== COSA SVOLGERE ==
Elenchi tutte le fasce di valore delle controversie per le quali l'estratto della fonte sulle cause di valore superiore a euro 520.000,00 prevede un incremento fino al 30 per cento.

== ESTRATTO DELLA FONTE ==
Cause di valore superiore ad euro 520.000,00

1. Alla liquidazione dei compensi per le controversie di valore
superiore a euro 520.000,00 si applica di regola il seguente
incremento percentuale: per le controversie da euro 520.000,00 ad
euro 1.000.000,00 fino al 30 per cento in piu’ dei parametri numerici
previsti per le controversie di valore fino a euro 520.000,00; per le
controversie da euro 1.000.000,01 ad euro 2.000.000,00 fino al 30 per
cento in piu’ dei parametri numerici previsti per le controversie di
valore sino ad euro 1.000.000,00; per le controversie da euro
2.000.000,01 ad euro 4.000.000,00 fino al 30 per cento in piu’ dei
parametri numerici previsti per le controversie di valore sino ad
euro 2.000.000,00; per le controversie da euro 4.000.000,01 ad euro
8.000.000,00 fino al 30 per cento in piu’ dei parametri numerici
previsti per le controversie di valore sino ad euro 4.000.000,00; per
le controversie di valore superiore ad euro 8.000.000,00 fino al 30
per cento in piu’ dei parametri numerici previsti per le cause di
valore sino ad euro 8.000.000,00; tale ultimo criterio puo’ essere
utilizzato per ogni successivo raddoppio del valore della
controversia.

== REGISTRAZIONI RIPORTATE ==
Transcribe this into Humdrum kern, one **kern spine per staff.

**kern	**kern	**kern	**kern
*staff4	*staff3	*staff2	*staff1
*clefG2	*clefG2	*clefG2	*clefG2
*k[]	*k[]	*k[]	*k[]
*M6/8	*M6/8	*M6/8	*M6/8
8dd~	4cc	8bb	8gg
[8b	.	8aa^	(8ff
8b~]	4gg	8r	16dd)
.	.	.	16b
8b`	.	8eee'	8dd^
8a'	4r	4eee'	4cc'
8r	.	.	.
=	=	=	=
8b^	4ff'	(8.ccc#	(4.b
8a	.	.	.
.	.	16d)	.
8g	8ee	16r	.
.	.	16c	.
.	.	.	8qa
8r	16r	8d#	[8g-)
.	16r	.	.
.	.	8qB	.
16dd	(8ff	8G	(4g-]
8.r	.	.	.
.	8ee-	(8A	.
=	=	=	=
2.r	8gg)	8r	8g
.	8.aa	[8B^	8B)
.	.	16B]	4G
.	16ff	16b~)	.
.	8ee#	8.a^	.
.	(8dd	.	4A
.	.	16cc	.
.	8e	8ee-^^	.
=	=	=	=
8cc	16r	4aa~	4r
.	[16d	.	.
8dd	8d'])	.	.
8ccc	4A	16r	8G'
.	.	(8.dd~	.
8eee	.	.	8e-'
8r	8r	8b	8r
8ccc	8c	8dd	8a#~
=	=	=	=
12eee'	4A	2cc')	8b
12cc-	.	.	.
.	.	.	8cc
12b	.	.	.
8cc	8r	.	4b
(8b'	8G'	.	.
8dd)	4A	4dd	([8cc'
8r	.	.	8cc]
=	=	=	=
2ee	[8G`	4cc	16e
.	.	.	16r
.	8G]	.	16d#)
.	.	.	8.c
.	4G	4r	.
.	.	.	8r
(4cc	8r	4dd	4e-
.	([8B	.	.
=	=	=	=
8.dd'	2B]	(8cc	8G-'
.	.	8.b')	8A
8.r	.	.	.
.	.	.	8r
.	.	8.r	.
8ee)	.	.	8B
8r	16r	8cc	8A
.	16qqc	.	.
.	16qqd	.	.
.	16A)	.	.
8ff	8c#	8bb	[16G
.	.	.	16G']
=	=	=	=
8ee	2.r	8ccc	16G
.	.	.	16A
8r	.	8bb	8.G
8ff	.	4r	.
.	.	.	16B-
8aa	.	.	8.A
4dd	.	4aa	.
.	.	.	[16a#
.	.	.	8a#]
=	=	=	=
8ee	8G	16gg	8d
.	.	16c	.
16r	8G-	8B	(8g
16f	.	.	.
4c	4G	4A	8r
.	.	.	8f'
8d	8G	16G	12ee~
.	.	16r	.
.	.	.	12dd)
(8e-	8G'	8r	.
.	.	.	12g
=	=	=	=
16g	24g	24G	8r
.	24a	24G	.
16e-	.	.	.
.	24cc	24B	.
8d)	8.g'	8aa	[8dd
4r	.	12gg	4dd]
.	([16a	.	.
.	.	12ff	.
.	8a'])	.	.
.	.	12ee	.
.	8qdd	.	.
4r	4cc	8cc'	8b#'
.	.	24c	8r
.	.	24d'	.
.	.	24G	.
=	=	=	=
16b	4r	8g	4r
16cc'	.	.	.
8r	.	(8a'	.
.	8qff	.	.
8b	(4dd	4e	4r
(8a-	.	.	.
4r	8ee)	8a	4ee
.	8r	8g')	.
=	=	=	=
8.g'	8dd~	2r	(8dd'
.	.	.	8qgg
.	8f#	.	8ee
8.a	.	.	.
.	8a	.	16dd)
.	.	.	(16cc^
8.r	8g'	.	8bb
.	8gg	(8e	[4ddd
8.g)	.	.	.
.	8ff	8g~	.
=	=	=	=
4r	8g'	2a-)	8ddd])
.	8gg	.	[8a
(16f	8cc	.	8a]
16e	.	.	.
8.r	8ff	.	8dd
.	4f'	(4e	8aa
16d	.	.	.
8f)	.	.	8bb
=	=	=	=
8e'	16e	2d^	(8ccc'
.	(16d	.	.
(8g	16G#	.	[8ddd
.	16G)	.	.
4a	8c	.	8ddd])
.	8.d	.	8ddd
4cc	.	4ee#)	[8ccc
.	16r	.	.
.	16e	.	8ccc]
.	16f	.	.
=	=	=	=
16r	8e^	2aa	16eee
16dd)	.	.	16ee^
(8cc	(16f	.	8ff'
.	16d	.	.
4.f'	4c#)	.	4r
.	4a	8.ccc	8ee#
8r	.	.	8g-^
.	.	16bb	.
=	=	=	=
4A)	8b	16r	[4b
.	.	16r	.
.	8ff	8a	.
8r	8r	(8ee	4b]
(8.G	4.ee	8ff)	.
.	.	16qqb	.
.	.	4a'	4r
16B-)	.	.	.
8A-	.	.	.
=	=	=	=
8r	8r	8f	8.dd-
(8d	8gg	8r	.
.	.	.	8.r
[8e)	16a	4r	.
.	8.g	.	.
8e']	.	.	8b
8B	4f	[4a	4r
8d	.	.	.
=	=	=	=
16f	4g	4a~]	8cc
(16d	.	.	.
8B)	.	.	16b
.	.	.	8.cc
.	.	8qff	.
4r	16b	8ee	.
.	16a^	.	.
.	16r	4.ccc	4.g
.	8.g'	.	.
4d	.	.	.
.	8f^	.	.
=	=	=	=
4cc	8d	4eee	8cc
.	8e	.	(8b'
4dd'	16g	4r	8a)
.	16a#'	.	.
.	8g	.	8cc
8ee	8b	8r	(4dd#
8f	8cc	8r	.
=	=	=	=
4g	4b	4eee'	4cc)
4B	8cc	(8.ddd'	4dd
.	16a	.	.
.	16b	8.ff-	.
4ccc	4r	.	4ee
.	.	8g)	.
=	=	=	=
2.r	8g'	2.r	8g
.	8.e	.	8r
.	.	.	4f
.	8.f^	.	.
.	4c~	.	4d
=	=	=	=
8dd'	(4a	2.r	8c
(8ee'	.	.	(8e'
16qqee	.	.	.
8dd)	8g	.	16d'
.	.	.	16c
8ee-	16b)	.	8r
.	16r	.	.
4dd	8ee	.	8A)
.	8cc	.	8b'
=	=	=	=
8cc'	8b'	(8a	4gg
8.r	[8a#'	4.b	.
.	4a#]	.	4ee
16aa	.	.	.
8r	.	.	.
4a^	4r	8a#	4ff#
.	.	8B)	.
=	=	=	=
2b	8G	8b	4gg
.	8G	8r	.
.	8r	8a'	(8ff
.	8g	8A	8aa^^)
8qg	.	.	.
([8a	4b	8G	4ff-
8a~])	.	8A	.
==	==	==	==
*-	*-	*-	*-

== LA SUA RISPOSTA ==
- da euro 520.000,00 ad euro 1.000.000,00
- da euro 1.000.000,01 ad euro 2.000.000,00
- da euro 2.000.000,01 ad euro 4.000.000,00
- da euro 4.000.000,01 ad euro 8.000.000,00
- di valore superiore ad euro 8.000.000,00